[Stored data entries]

──────

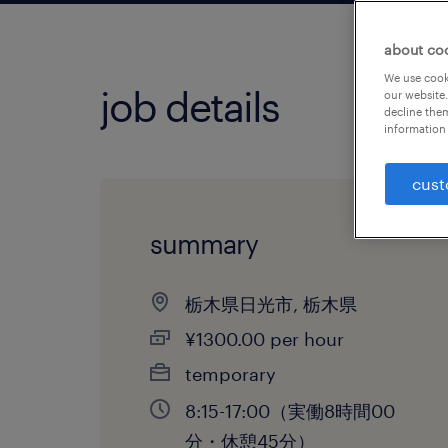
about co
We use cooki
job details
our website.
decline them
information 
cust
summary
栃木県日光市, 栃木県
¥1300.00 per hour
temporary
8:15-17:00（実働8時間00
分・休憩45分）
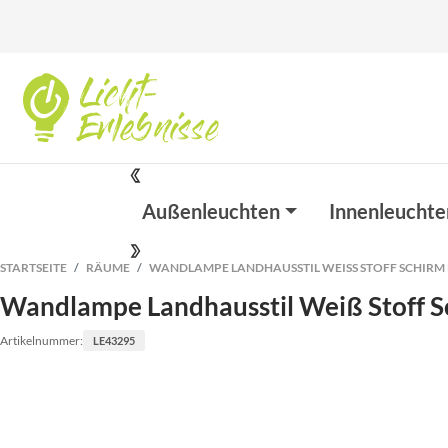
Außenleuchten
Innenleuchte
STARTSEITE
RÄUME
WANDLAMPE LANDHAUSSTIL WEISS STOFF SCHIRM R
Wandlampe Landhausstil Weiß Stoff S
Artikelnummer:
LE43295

──────

* Exercise aim
For this exercise, write out exactly the lines from the one with "our website." through the last line of the records, inclusive, and leave each picture out.

* Output for this exercise
our website.
decline them
information 
cust
summary
栃木県日光市, 栃木県
¥1300.00 per hour
temporary
8:15-17:00（実働8時間00
分・休憩45分）
Außenleuchten
Innenleuchte
STARTSEITE
RÄUME
WANDLAMPE LANDHAUSSTIL WEISS STOFF SCHIRM R
Wandlampe Landhausstil Weiß Stoff S
Artikelnummer:
LE43295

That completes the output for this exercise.